While Aurora’s stock has indeed suffered, trading down 51 per cent over the past year, Booth continues to remain optimistic on the company’s prospects. He highlights how the U.S. remains a crucial market for its CBD product ambitions, while reiterating a firm focus on governance and managing its finances to retain investor confidence in an industry beset by steep losses.

And there might be more turbulence to come.

Booth said there could be “carnage” in Canada’s cannabis industry over the next year if some producers remain unable to drop their cost of producing their cannabis amidst what has become an oversupplied market.

Canopy Growth Corp. and Tilray Inc. are two leading cannabis producers, which, according to Raymond James analysts, have high production costs per gram, while Aurora has turned itself into a low-cost player, joining Organigram Holdings Inc. and Village Farms International Inc.

“I think you’ll see some carnage in the production area when people are growing it for $4 and $5 a gram, [when] we’re doing it for less than a buck,” Booth said. “We’re not going to want to get into any price wars but if the market does go down in pricing because of oversupply, we’re best prepared to deal with it.”

Booth said the company’s US$400 million at-the-market equity financing program it secured earlier this month will give the pot giant some agility to handle its operations during the current downturn, which is something that most of the market may not be able to stomach in the coming months.

“[Banks] threw money around like it was spaghetti,” he said. “These companies that never stopped thinking money was going to be available to them [forever] are going to be in a world of hurt.”

Meanwhile, Booth has put his own money where his mouth is, snapping up 270,000 Aurora shares earlier this week for nearly $1 million, a move he said is aimed at showing investors he remains confident in the company’s business, despite what the market thinks of it.

“Remember, they used to value our companies based on the size of our vault and then based it on the size of our licence, and then they based on the funding capacity and they’re finally moving towards can these guys make money,” Booth said.

“It’s going to wash itself out and common sense normally prevails. The timing of that common sense is imperative for us to properly adjust our business operations and put our big boy and big girl pants on to make sure that we run it like a business – and that’s what Aurora intends to do.”

That doesn’t mean that Aurora, possibly the biggest buyer in the sector after its $2.5 billion deal for MedReleaf, is looking to end plans to acquire more companies. Market conditions may result in a bevy of opportunities on both sides of the border for Aurora to take advantage on, but Booth isn’t interested in paying for companies that need a lot of money to be built up anymore. Instead, he’s eyeing deals that would be a good fit for the Edmonton-based firm both culturally and operationally.
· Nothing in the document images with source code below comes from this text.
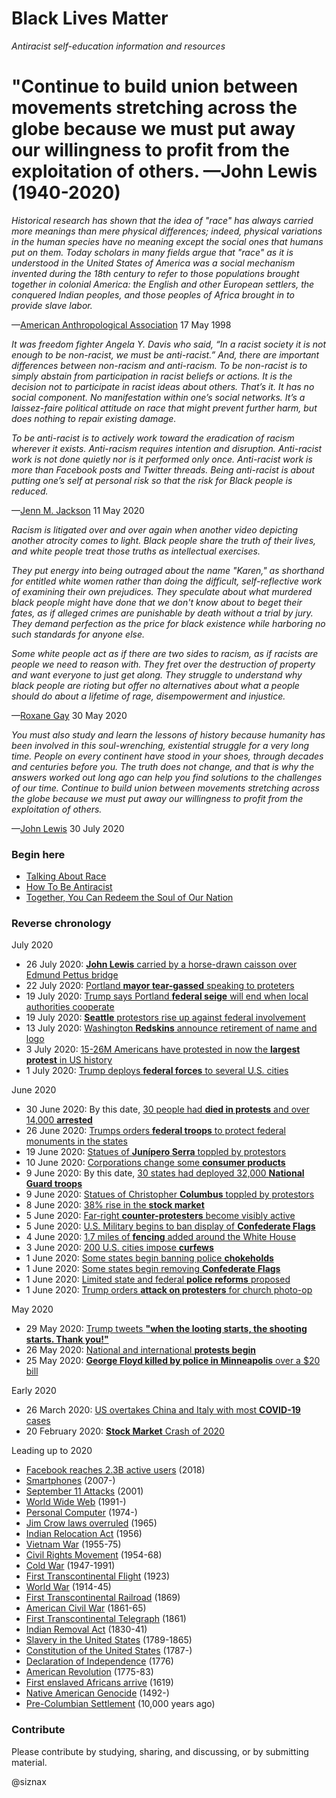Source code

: Black Lives Matter
==================

_Antiracist self-education information and resources_

# "Continue to build union between movements stretching across the globe because we must put away our willingness to profit from the exploitation of others. —John Lewis (1940-2020)

_Historical research has shown that the idea of "race" has always
carried more meanings than mere physical differences; indeed,
physical variations in the human species have no meaning except the
social ones that humans put on them. Today scholars in many fields
argue that "race" as it is understood in the United States of
America was a social mechanism invented during the 18th century to
refer to those populations brought together in colonial America: the
English and other European settlers, the conquered Indian peoples,
and those peoples of Africa brought in to provide slave labor._

—[American Anthropological Association](americananthro-1998-race.md)
17 May 1998

_It was freedom fighter Angela Y. Davis who said, “In a racist society
it is not enough to be non-racist, we must be anti-racist.” And, there
are important differences between non-racism and anti-racism. To be
non-racist is to simply abstain from participation in racist beliefs
or actions. It is the decision not to participate in racist ideas
about others. That’s it. It has no social component. No manifestation
within one’s social networks. It’s a laissez-faire political attitude
on race that might prevent further harm, but does nothing to repair
existing damage._

_To be anti-racist is to actively work toward the eradication of racism
wherever it exists. Anti-racism requires intention and
disruption. Anti-racist work is not done quietly nor is it performed
only once. Anti-racist work is more than Facebook posts and Twitter
threads. Being anti-racist is about putting one’s self at personal
risk so that the risk for Black people is reduced._

—[Jenn M. Jackson](difference-between-non-racist-and-anti-racist.md)
11 May 2020

_Racism is litigated over and over again when another video depicting
another atrocity comes to light. Black people share the truth of their
lives, and white people treat those truths as intellectual exercises._

_They put energy into being outraged about the name "Karen," as
shorthand for entitled white women rather than doing the difficult,
self-reflective work of examining their own prejudices. They speculate
about what murdered black people might have done that we don't know
about to beget their fates, as if alleged crimes are punishable by
death without a trial by jury. They demand perfection as the price for
black existence while harboring no such standards for anyone else._

_Some white people act as if there are two sides to racism, as if
racists are people we need to reason with. They fret over the
destruction of property and want everyone to just get along. They
struggle to understand why black people are rioting but offer no
alternatives about what a people should do about a lifetime of rage,
disempowerment and injustice._

—[Roxane Gay](no-one-is-coming-to-save-us.md) 30 May 2020


_You must also study and learn the lessons of history because humanity
has been involved in this soul-wrenching, existential struggle for a
very long time. People on every continent have stood in your shoes,
through decades and centuries before you. The truth does not change,
and that is why the answers worked out long ago can help you find
solutions to the challenges of our time. Continue to build union
between movements stretching across the globe because we must put away
our willingness to profit from the exploitation of others._

—[John Lewis](lewis-2020-redeem.md) 30 July 2020


### Begin here

* [Talking About Race](https://nmaahc.si.edu/learn/talking-about-race)
* [How To Be Antiracist](https://www.aspenideas.org/sessions/how-to-be-an-antiracist)
* [Together, You Can Redeem the Soul of Our Nation](lewis-2020-redeem.md)


### Reverse chronology

July 2020

* 26 July 2020: [**John Lewis** carried by a horse-drawn caisson over Edmund Pettus bridge](https://en.wikipedia.org/wiki/John_Lewis_(civil_rights_]leader))
* 22 July 2020: [Portland **mayor tear-gassed** speaking to proteters](https://en.wikipedia.org/wiki/George_Floyd_protests_in_Portland,_Oregon)
* 19 July 2020: [Trump says Portland **federal seige** will end when local authorities cooperate](https://en.wikipedia.org/wiki/George_Floyd_protests_in_Portland,_Oregon#Federal)
* 19 July 2020: [**Seattle** protestors rise up against federal involvement](https://en.wikipedia.org/wiki/George_Floyd_protests_in_Seattle)
* 13 July 2020: [Washington **Redskins** announce retirement of name and logo](https://www.washingtonfootball.com/news/washington-redskins-retiring-name-logo-following-review)
* 3 July 2020: [15-26M Americans have protested in now the **largest protest** in US history](https://en.wikipedia.org/wiki/George_Floyd_protests)
* 1 July 2020: [Trump deploys **federal forces** to several U.S. cities](https://en.wikipedia.org/wiki/2020_deployment_of_federal_forces_in_the_United_States)

June 2020

* 30 June 2020: By this date, [30 people had **died in protests** and over 14,000 **arrested**](https://en.wikipedia.org/wiki/Violence_and_controversies_during_the_George_Floyd_protests)
* 26 June 2020: [Trumps orders **federal troops** to protect federal monuments in the states](https://www.govinfo.gov/content/pkg/FR-2020-07-02/pdf/2020-14509.pdf)
* 19 June 2020: [Statues of **Junípero Serra** toppled by protestors](https://en.wikipedia.org/wiki/List_of_monuments_and_memorials_removed_during_the_George_Floyd_protests#Genocide_of_indigenous_peoples)
* 10 June 2020: [Corporations change some **consumer products**](https://en.wikipedia.org/wiki/List_of_changes_made_due_to_the_George_Floyd_protests#Products)
* 9 June 2020: By this date, [30 states had deployed 32,000 **National Guard troops**]()
* 9 June 2020: [Statues of Christopher **Columbus** toppled by protestors](https://en.wikipedia.org/wiki/List_of_monuments_and_memorials_removed_during_the_George_Floyd_protests#Christopher_Columbus)
* 8 June 2020: [38% rise in the **stock market**](https://en.wikipedia.org/wiki/George_Floyd_protests#Economic_impact)
* 5 June 2020: [Far-right **counter-protesters** become visibly active](https://www.rollingstone.com/culture/culture-news/boogaloo-boys-george-floyd-protests-black-lives-matter-1010117/)
* 5 June 2020: [U.S. Military begins to ban display of **Confederate Flags**](https://en.wikipedia.org/wiki/List_of_changes_made_due_to_the_George_Floyd_protests#Prohibition_of_Confederate_flag_emblems)
* 4 June 2020: [1.7 miles of **fencing** added around the White House](https://en.wikipedia.org/wiki/George_Floyd_protests#Activation_of_non-local_forces)
* 3 June 2020: [200 U.S. cities impose **curfews**](https://en.wikipedia.org/wiki/List_of_George_Floyd_protests_in_the_United_States)
* 1 June 2020: [Some states begin banning police **chokeholds**](https://en.wikipedia.org/wiki/List_of_police_reforms_related_to_the_George_Floyd_protests)
* 1 June 2020: [Some states begin removing **Confederate Flags**](https://en.wikipedia.org/wiki/List_of_changes_made_due_to_the_George_Floyd_protests#Removal_of_physical_flags)
* 1 June 2020: [Limited state and federal **police reforms** proposed](https://en.wikipedia.org/wiki/List_of_police_reforms_related_to_the_George_Floyd_protests)
* 1 June 2020: [Trump orders **attack on protesters** for church photo-op](https://en.wikipedia.org/wiki/Donald_Trump_photo_op_at_St._John%27s_Church)

May 2020

* 29 May 2020: [Trump tweets **"when the looting starts, the shooting starts. Thank you!"**](https://web.archive.org/web/20200529062744/https://twitter.com/realDonaldTrump/status/1266231100780744704)
* 26 May 2020: [National and international **protests begin**](https://en.wikipedia.org/wiki/Reactions_to_the_George_Floyd_protests)
* 25 May 2020: [**George Floyd killed by police in Minneapolis** over a $20 bill](https://en.wikipedia.org/wiki/Killing_of_George_Floyd)

Early 2020

* 26 March 2020: [US overtakes China and Italy with most **COVID-19** cases](https://en.wikipedia.org/wiki/Coronavirus_disease_2019)
* 20 February 2020: [**Stock Market** Crash of 2020](https://en.wikipedia.org/wiki/2020_stock_market_crash)

Leading up to 2020

* [Facebook reaches 2.3B active users](https://en.wikipedia.org/wiki/Facebook) (2018)
* [Smartphones](https://en.wikipedia.org/wiki/Smartphone) (2007-)
* [September 11 Attacks](https://en.wikipedia.org/wiki/September_11_attacks) (2001)
* [World Wide Web](https://en.wikipedia.org/wiki/World_Wide_Web) (1991-)
* [Personal Computer](https://en.wikipedia.org/wiki/Personal_computer) (1974-)
* [Jim Crow laws overruled](https://en.wikipedia.org/wiki/Jim_Crow_laws) (1965)
* [Indian Relocation Act](https://en.wikipedia.org/wiki/Indian_Relocation_Act_of_1956) (1956)
* [Vietnam War](https://en.wikipedia.org/wiki/Vietnam_war) (1955-75)
* [Civil Rights Movement](https://en.wikipedia.org/wiki/Civil_rights_movement) (1954-68)
* [Cold War](https://en.wikipedia.org/wiki/Cold_War) (1947-1991)
* [First Transcontinental Flight](https://en.wikipedia.org/wiki/Transcontinental_flight) (1923)
* [World War](https://en.wikipedia.org/wiki/World_war) (1914-45)
* [First Transcontinental Railroad](https://en.wikipedia.org/wiki/First_Transcontinental_Railroad) (1869)
* [American Civil War](https://en.wikipedia.org/wiki/American_Civil_War) (1861-65)
* [First Transcontinental Telegraph](https://en.wikipedia.org/wiki/First_transcontinental_telegraph) (1861)
* [Indian Removal Act](https://en.wikipedia.org/wiki/Indian_Removal_Act) (1830-41)
* [Slavery in the United States](https://en.wikipedia.org/wiki/Slavery_in_the_United_States) (1789-1865)
* [Constitution of the United States](https://en.wikipedia.org/wiki/Constitution_of_the_United_States) (1787-)
* [Declaration of Independence](https://en.wikipedia.org/wiki/United_States_Declaration_of_Independence) (1776)
* [American Revolution](https://en.wikipedia.org/wiki/American_Revolution) (1775-83)
* [First enslaved Africans arrive](https://en.wikipedia.org/wiki/The_1619_Project) (1619)
* [Native American Genocide](https://en.wikipedia.org/wiki/Genocide_of_indigenous_peoples#Native_American_Genocide) (1492-)
* [Pre-Columbian Settlement](https://en.wikipedia.org/wiki/Archaeology_of_the_Americas) (10,000 years ago)


### Contribute

Please contribute by studying, sharing, and discussing, or by
submitting material.


@siznax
“The deals that we’ll do in the near future would be ones that, first off, we’d want to be accretive, or soon-to-be accretive, and have great stories about them. We don’t want to buy a bag of bones, any distressed assets that we’ve got to throw a lot of capex at,” Booth said.

Earlier this month, Aurora decided to cease construction on its Nordic 2 facility in Denmark, a move that is aimed at saving the company $80 million over the next 12 months. Booth acknowledged that demand in the European market may have been “overestimated,” resulting in the pullback, noting that it “will take some time” for the continent’s medical community to become better educated on prescribing cannabis to their patients.